Polis on Monday ordered all Colorado restaurants and bars to close dine-in operations for 30 days. On Thursday, he extended the closure timeline to eight weeks, as Mayor Michael Hancock had already called for in Denver.
“If they’re licensed to sell beer, alcohol in their restaurant, they will now be able to do so for takeout or delivery,” Polis clarified of the temporarily lifted licensing restrictions. No further guidelines or requirements were given.
Denver bars responded quickly to the news on Friday. Many of them have been closed altogether since Tuesday’s shutdown, unable to sell their main offering via takeout or delivery.
At the downtown Dairy Block’s underground cocktail bar, Run for the Roses, owner Steven Waters had posted a delivery menu on his business’ site by midday, just ahead of the weekend.
Starting Saturday, all proceeds from the sales of large-batch (750 ml) cocktails would go toward paying his staff during the shutdown, Waters said. Customers could order their choice of manhattans, palomas, daiquiris and more house drinks alongside deviled eggs or breakfast sandwiches.
On 6th Avenue, the upscale Italian restaurant Barolo Grill rushed to make its extensive wine list available by the bottle, along with beer and cocktails.
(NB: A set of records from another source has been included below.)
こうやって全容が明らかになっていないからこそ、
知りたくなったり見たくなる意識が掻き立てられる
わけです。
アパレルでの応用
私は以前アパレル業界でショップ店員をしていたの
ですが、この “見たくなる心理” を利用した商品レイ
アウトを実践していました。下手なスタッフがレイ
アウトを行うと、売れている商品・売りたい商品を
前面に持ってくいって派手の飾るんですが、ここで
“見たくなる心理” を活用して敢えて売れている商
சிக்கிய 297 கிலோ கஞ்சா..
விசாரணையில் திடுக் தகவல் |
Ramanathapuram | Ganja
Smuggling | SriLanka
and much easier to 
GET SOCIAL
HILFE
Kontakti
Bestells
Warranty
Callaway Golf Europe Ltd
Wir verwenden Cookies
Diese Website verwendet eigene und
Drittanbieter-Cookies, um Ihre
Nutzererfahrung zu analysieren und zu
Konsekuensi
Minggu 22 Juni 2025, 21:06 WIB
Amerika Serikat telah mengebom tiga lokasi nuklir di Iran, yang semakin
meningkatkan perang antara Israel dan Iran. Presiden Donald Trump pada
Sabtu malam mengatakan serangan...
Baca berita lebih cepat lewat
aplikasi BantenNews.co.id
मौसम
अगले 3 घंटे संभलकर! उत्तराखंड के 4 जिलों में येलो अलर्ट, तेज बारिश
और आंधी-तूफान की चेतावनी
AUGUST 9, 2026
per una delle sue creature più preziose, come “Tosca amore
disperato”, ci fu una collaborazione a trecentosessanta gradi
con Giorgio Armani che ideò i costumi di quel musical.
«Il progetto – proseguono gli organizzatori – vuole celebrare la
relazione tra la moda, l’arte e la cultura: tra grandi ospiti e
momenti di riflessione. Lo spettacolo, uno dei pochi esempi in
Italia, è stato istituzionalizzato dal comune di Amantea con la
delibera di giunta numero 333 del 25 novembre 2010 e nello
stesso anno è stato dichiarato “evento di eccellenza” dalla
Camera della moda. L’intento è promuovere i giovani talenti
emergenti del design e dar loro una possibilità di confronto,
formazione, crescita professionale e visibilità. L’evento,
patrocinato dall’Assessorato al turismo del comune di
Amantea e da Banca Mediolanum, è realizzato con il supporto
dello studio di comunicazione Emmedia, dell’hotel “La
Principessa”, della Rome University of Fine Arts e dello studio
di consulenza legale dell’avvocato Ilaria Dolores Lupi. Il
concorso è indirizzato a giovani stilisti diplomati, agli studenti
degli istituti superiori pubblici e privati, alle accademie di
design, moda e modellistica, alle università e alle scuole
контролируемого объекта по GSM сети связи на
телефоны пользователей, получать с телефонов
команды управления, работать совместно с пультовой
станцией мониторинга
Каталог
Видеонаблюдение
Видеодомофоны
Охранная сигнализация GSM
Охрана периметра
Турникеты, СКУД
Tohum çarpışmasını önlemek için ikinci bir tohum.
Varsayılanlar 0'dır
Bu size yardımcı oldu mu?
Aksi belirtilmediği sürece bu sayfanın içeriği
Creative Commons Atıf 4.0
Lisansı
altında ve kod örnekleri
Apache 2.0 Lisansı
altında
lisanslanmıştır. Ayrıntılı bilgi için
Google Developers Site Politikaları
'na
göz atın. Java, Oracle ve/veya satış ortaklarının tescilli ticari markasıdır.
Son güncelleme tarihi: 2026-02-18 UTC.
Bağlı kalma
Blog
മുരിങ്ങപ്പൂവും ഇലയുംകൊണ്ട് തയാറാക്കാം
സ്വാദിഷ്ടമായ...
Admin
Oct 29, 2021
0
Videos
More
More restaurant and bar owners started to promote everything from takeout wine by the bottle to beer, sake and mixed drinks on their social media accounts.
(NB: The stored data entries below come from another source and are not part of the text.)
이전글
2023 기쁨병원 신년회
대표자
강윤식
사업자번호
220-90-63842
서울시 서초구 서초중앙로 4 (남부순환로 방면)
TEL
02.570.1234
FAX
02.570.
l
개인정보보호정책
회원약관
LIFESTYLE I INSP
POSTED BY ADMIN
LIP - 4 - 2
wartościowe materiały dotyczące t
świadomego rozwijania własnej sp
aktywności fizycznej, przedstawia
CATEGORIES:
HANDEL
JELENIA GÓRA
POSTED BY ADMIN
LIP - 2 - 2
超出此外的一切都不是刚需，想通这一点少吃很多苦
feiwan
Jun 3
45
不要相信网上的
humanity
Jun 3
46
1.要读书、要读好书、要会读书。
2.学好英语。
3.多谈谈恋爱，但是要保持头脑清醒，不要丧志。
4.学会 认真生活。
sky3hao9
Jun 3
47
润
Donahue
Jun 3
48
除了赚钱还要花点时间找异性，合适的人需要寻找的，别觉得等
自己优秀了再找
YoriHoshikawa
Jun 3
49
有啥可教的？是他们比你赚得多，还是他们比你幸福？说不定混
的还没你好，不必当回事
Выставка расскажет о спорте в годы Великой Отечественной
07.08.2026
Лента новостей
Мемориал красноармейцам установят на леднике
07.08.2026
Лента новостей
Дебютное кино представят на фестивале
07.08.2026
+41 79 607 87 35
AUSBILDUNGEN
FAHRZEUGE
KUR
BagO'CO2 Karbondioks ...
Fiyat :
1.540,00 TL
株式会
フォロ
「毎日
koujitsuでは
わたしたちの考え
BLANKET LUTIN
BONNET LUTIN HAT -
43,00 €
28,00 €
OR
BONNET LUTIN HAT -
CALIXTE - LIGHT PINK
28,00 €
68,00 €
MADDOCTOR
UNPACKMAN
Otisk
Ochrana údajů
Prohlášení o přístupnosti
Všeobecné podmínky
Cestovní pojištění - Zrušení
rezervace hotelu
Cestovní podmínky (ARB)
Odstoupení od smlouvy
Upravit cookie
While the Colorado Liquor Enforcement Division has yet to release its rules for complying businesses, other states such as Texas, New York and California have given the OK for establishments with full liquor licenses to sell beer, wine and mixed drinks along with food in their to-go orders.
Boulder-based attorney Michael Laszlo, who specializes in liquor, business and commercial law, says that doesn’t mean Colorado’s Liquor Enforcement Division will act accordingly, but he is hopeful.
“I’m talking to restaurant (clients) every couple of hours that are saying, I’m not going to make it,” he told The Denver Post. “Do I think dire circumstances call for dire solutions? Yes, I do. If I’m a restaurant owner, I’m just doing anything I can to stay afloat. But, again, you can’t go out and do something that would harm the public just to make a buck.”
His best advice for restaurant and bar owners as they navigate these uncharted waters?
“Act responsibly and do everything you can to ensure everybody’s safety,” he said. “Unprecedented times call for unprecedented solutions.”
This is a developing story and will be updated as we receive more information.